[Dataset entries]
*** Block opens ***

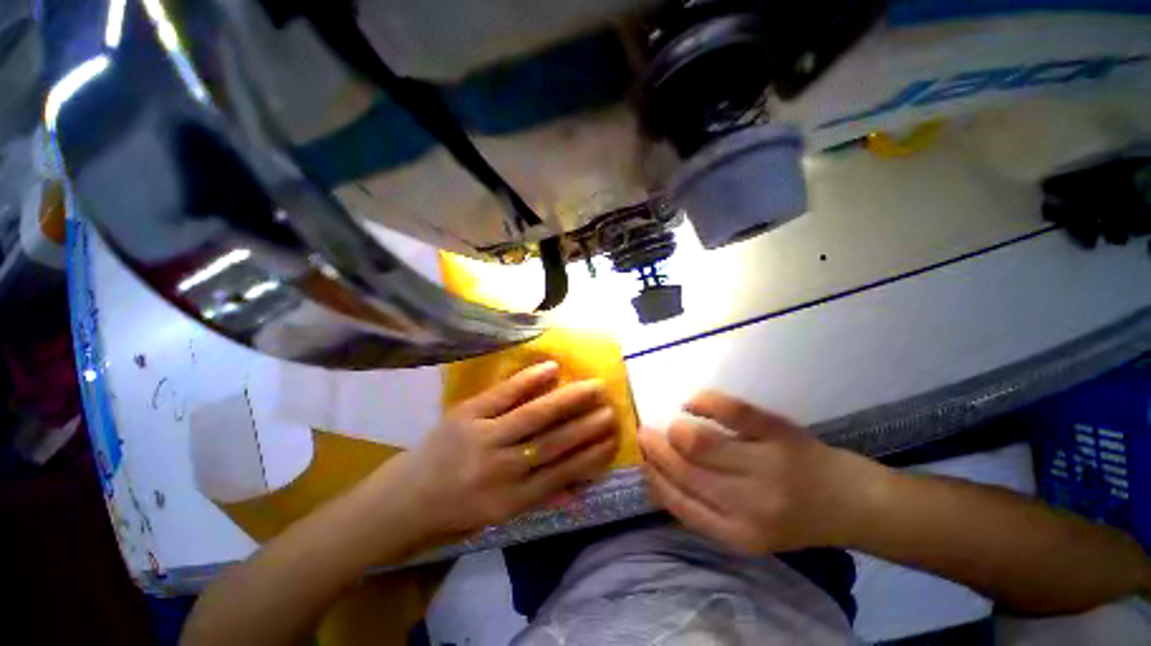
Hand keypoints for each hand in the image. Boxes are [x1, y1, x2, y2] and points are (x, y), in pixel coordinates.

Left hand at [381, 361, 619, 540]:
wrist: (403, 500)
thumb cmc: (456, 511)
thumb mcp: (500, 516)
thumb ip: (541, 500)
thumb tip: (581, 491)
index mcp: (511, 499)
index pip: (562, 473)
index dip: (591, 454)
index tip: (613, 437)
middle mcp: (501, 468)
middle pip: (553, 442)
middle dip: (587, 424)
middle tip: (611, 407)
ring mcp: (482, 437)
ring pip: (534, 416)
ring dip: (568, 400)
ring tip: (593, 386)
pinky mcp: (466, 414)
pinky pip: (502, 394)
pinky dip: (528, 380)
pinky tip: (552, 368)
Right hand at [639, 391, 881, 553]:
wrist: (853, 504)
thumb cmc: (793, 517)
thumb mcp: (747, 530)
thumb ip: (705, 510)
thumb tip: (660, 476)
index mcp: (737, 533)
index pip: (678, 503)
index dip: (654, 478)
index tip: (643, 461)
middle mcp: (749, 504)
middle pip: (685, 470)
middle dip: (656, 450)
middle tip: (644, 434)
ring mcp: (766, 466)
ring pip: (701, 444)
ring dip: (675, 431)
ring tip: (672, 425)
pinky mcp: (779, 433)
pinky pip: (733, 412)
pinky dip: (704, 402)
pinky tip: (692, 402)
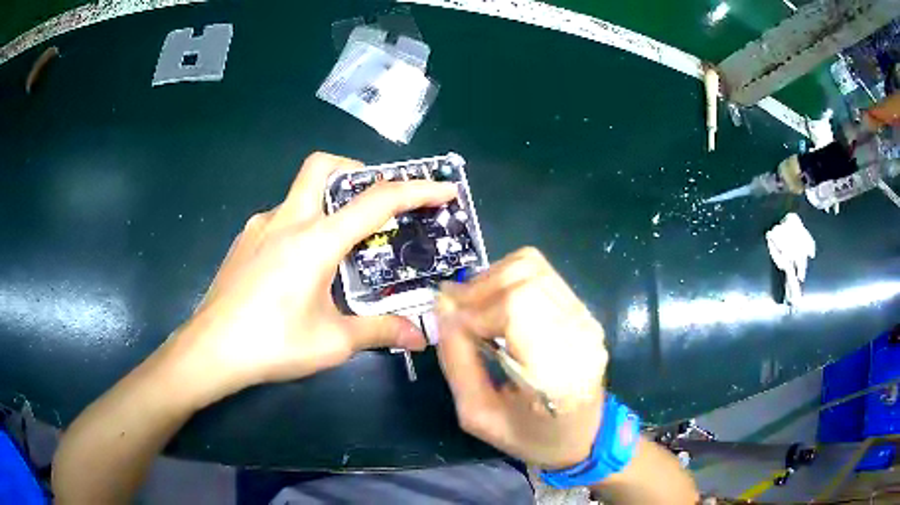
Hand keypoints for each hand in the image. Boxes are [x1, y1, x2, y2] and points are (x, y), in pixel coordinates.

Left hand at [169, 152, 458, 401]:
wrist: (210, 350)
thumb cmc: (272, 344)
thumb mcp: (333, 342)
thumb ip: (379, 331)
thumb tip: (420, 336)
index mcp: (315, 240)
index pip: (376, 201)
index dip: (416, 190)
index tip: (443, 190)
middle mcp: (287, 219)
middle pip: (324, 167)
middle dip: (357, 171)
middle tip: (373, 203)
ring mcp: (260, 226)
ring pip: (300, 192)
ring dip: (327, 204)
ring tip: (339, 247)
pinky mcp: (244, 240)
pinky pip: (280, 218)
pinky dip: (302, 226)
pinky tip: (299, 267)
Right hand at [436, 247, 608, 468]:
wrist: (583, 436)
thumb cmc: (530, 436)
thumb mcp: (478, 415)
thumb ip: (456, 361)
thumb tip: (442, 308)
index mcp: (557, 371)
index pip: (516, 306)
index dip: (474, 309)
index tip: (451, 326)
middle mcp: (579, 334)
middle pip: (524, 277)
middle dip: (479, 288)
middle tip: (455, 312)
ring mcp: (586, 318)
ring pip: (532, 266)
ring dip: (493, 280)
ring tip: (474, 308)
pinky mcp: (584, 311)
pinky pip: (542, 275)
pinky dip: (509, 281)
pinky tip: (497, 307)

*** Block closes ***

What is expected: If an entry contains an image, print the rest of that entry exactly and leave the image out.

Answer to the problem:
Hand keypoints for each hand in the image. Boxes are [x1, y1, x2, y2] and points are (x, y), in pixel coordinates.

Left hand at [381, 361, 619, 540]:
wrist: (403, 500)
thumb cmc: (456, 511)
thumb mcp: (500, 516)
thumb ip: (541, 500)
thumb tip: (581, 491)
index mcp: (511, 499)
index pip: (562, 473)
index dip: (591, 454)
index tip: (613, 437)
middle mcp: (501, 468)
middle pip: (553, 442)
middle dip: (587, 424)
middle tip: (611, 407)
ring mcp: (482, 437)
ring pip: (534, 416)
ring dip: (568, 400)
ring tip: (593, 386)
pinky mcp: (466, 414)
pinky pip: (502, 394)
pinky dip: (528, 380)
pinky tip: (552, 368)
Right hand at [639, 391, 881, 553]:
wrist: (853, 504)
thumb cmc: (793, 517)
thumb mcp: (747, 530)
thumb ip: (705, 510)
thumb tip: (660, 476)
index mcp: (737, 533)
index pip: (678, 503)
index dip: (654, 478)
index tip: (643, 461)
middle mcp: (749, 504)
middle pip: (685, 470)
middle dip: (656, 450)
middle tip: (644, 434)
ring mcp: (766, 466)
ring pip: (701, 444)
ring dip: (675, 431)
ring tip: (672, 425)
pinky mcp: (779, 433)
pinky pip: (733, 412)
pinky dip: (704, 402)
pinky tip: (692, 402)
Hand keypoints for each hand in the image. Boxes are [x1, y1, x2, y2] and points are (x, y), in pixel coordinates.

Left hand at [169, 152, 458, 401]:
wrist: (210, 350)
thumb cmc: (272, 344)
thumb mcp: (333, 342)
thumb ip: (379, 331)
thumb tip: (420, 336)
index mcp: (315, 240)
index pip: (376, 201)
index dip: (416, 190)
index tip: (443, 190)
middle mcp: (287, 219)
middle pip: (324, 167)
middle dip: (357, 171)
middle tip: (373, 203)
ring mcp: (260, 226)
ring pip: (300, 192)
ring dip: (327, 204)
ring tip: (339, 247)
pinky mcp: (244, 240)
pinky pip: (280, 218)
pinky dip: (302, 226)
pinky tip: (299, 267)
Right hand at [436, 247, 608, 468]:
wrist: (583, 436)
thumb cmc: (530, 436)
thumb mcp: (478, 415)
thumb ip: (456, 361)
thumb tip: (442, 308)
index mcp: (557, 371)
index pip: (516, 306)
index dip: (474, 309)
index tip: (451, 326)
middle mcp: (579, 334)
middle pip: (524, 277)
middle dip: (479, 288)
middle tip: (455, 312)
ring mcp: (586, 318)
ring pip: (532, 266)
ring dip: (493, 280)
ring tip: (474, 308)
pinky mcp: (584, 311)
pinky pip: (542, 275)
pinky dip: (509, 281)
pinky tip: (497, 307)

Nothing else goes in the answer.